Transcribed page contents
┄┄┄┄┄┄┄┄┄┄

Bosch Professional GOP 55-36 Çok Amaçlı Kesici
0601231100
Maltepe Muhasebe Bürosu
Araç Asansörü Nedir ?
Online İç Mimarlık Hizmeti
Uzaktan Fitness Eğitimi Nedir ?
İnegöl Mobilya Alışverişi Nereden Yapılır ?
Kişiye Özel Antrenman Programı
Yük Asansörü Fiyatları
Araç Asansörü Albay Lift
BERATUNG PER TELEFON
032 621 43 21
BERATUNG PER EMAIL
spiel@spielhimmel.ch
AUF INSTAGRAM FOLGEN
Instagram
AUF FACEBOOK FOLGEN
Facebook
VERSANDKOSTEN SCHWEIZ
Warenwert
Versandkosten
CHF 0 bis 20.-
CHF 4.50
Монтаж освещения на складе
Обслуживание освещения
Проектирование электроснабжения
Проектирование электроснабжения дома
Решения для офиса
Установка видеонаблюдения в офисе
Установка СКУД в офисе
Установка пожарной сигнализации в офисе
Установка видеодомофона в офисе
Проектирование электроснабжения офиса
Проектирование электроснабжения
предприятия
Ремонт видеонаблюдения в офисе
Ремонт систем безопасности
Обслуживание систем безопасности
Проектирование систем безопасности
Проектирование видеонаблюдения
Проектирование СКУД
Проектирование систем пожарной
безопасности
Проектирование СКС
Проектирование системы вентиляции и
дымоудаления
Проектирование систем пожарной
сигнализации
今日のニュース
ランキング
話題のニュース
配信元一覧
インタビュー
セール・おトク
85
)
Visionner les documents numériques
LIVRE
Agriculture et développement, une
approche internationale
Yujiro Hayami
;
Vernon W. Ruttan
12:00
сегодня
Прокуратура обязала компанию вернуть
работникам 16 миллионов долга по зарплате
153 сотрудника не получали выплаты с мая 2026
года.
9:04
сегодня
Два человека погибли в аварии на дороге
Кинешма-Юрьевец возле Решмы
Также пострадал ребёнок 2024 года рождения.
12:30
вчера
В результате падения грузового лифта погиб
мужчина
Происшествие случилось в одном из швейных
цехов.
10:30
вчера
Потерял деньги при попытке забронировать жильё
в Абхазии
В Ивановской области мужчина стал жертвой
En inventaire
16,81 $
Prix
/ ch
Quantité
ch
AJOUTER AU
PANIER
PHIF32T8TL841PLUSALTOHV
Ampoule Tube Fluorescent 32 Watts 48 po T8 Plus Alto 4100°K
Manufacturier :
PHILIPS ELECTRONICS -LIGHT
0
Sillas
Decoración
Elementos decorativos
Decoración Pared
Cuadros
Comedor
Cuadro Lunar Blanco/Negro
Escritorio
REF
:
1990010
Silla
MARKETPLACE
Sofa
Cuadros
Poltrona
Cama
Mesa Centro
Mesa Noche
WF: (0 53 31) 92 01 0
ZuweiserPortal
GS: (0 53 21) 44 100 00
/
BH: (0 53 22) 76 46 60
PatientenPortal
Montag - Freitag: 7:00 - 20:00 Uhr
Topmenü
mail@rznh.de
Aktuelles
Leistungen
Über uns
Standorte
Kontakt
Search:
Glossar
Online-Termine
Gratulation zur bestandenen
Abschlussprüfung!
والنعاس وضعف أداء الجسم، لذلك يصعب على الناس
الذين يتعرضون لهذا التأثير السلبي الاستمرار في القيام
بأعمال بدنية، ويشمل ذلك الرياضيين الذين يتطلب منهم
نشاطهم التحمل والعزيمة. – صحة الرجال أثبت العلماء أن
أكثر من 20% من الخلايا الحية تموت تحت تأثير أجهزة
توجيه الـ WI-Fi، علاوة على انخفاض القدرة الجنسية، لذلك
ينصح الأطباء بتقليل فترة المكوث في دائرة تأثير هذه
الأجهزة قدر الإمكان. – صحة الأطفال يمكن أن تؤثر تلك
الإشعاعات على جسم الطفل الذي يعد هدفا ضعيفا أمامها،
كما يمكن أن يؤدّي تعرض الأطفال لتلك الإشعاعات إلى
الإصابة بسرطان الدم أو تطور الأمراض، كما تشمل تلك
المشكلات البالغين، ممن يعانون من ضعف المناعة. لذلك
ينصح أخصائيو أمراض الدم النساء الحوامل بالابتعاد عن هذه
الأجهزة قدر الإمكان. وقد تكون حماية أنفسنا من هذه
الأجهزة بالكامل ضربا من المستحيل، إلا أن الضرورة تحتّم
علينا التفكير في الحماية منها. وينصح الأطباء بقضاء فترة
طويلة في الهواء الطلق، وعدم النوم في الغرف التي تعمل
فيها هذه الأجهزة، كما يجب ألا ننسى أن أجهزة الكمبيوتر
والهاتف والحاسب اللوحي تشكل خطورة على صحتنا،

┄┄┄┄┄┄┄┄┄┄

Copy out the records above exactly.

**RESPONSE TO THE EXERCISE:**
Bosch Professional GOP 55-36 Çok Amaçlı Kesici
0601231100
Maltepe Muhasebe Bürosu
Araç Asansörü Nedir ?
Online İç Mimarlık Hizmeti
Uzaktan Fitness Eğitimi Nedir ?
İnegöl Mobilya Alışverişi Nereden Yapılır ?
Kişiye Özel Antrenman Programı
Yük Asansörü Fiyatları
Araç Asansörü Albay Lift
BERATUNG PER TELEFON
032 621 43 21
BERATUNG PER EMAIL
spiel@spielhimmel.ch
AUF INSTAGRAM FOLGEN
Instagram
AUF FACEBOOK FOLGEN
Facebook
VERSANDKOSTEN SCHWEIZ
Warenwert
Versandkosten
CHF 0 bis 20.-
CHF 4.50
Монтаж освещения на складе
Обслуживание освещения
Проектирование электроснабжения
Проектирование электроснабжения дома
Решения для офиса
Установка видеонаблюдения в офисе
Установка СКУД в офисе
Установка пожарной сигнализации в офисе
Установка видеодомофона в офисе
Проектирование электроснабжения офиса
Проектирование электроснабжения
предприятия
Ремонт видеонаблюдения в офисе
Ремонт систем безопасности
Обслуживание систем безопасности
Проектирование систем безопасности
Проектирование видеонаблюдения
Проектирование СКУД
Проектирование систем пожарной
безопасности
Проектирование СКС
Проектирование системы вентиляции и
дымоудаления
Проектирование систем пожарной
сигнализации
今日のニュース
ランキング
話題のニュース
配信元一覧
インタビュー
セール・おトク
85
)
Visionner les documents numériques
LIVRE
Agriculture et développement, une
approche internationale
Yujiro Hayami
;
Vernon W. Ruttan
12:00
сегодня
Прокуратура обязала компанию вернуть
работникам 16 миллионов долга по зарплате
153 сотрудника не получали выплаты с мая 2026
года.
9:04
сегодня
Два человека погибли в аварии на дороге
Кинешма-Юрьевец возле Решмы
Также пострадал ребёнок 2024 года рождения.
12:30
вчера
В результате падения грузового лифта погиб
мужчина
Происшествие случилось в одном из швейных
цехов.
10:30
вчера
Потерял деньги при попытке забронировать жильё
в Абхазии
В Ивановской области мужчина стал жертвой
En inventaire
16,81 $
Prix
/ ch
Quantité
ch
AJOUTER AU
PANIER
PHIF32T8TL841PLUSALTOHV
Ampoule Tube Fluorescent 32 Watts 48 po T8 Plus Alto 4100°K
Manufacturier :
PHILIPS ELECTRONICS -LIGHT
0
Sillas
Decoración
Elementos decorativos
Decoración Pared
Cuadros
Comedor
Cuadro Lunar Blanco/Negro
Escritorio
REF
:
1990010
Silla
MARKETPLACE
Sofa
Cuadros
Poltrona
Cama
Mesa Centro
Mesa Noche
WF: (0 53 31) 92 01 0
ZuweiserPortal
GS: (0 53 21) 44 100 00
/
BH: (0 53 22) 76 46 60
PatientenPortal
Montag - Freitag: 7:00 - 20:00 Uhr
Topmenü
mail@rznh.de
Aktuelles
Leistungen
Über uns
Standorte
Kontakt
Search:
Glossar
Online-Termine
Gratulation zur bestandenen
Abschlussprüfung!
والنعاس وضعف أداء الجسم، لذلك يصعب على الناس
الذين يتعرضون لهذا التأثير السلبي الاستمرار في القيام
بأعمال بدنية، ويشمل ذلك الرياضيين الذين يتطلب منهم
نشاطهم التحمل والعزيمة. – صحة الرجال أثبت العلماء أن
أكثر من 20% من الخلايا الحية تموت تحت تأثير أجهزة
توجيه الـ WI-Fi، علاوة على انخفاض القدرة الجنسية، لذلك
ينصح الأطباء بتقليل فترة المكوث في دائرة تأثير هذه
الأجهزة قدر الإمكان. – صحة الأطفال يمكن أن تؤثر تلك
الإشعاعات على جسم الطفل الذي يعد هدفا ضعيفا أمامها،
كما يمكن أن يؤدّي تعرض الأطفال لتلك الإشعاعات إلى
الإصابة بسرطان الدم أو تطور الأمراض، كما تشمل تلك
المشكلات البالغين، ممن يعانون من ضعف المناعة. لذلك
ينصح أخصائيو أمراض الدم النساء الحوامل بالابتعاد عن هذه
الأجهزة قدر الإمكان. وقد تكون حماية أنفسنا من هذه
الأجهزة بالكامل ضربا من المستحيل، إلا أن الضرورة تحتّم
علينا التفكير في الحماية منها. وينصح الأطباء بقضاء فترة
طويلة في الهواء الطلق، وعدم النوم في الغرف التي تعمل
فيها هذه الأجهزة، كما يجب ألا ننسى أن أجهزة الكمبيوتر
والهاتف والحاسب اللوحي تشكل خطورة على صحتنا،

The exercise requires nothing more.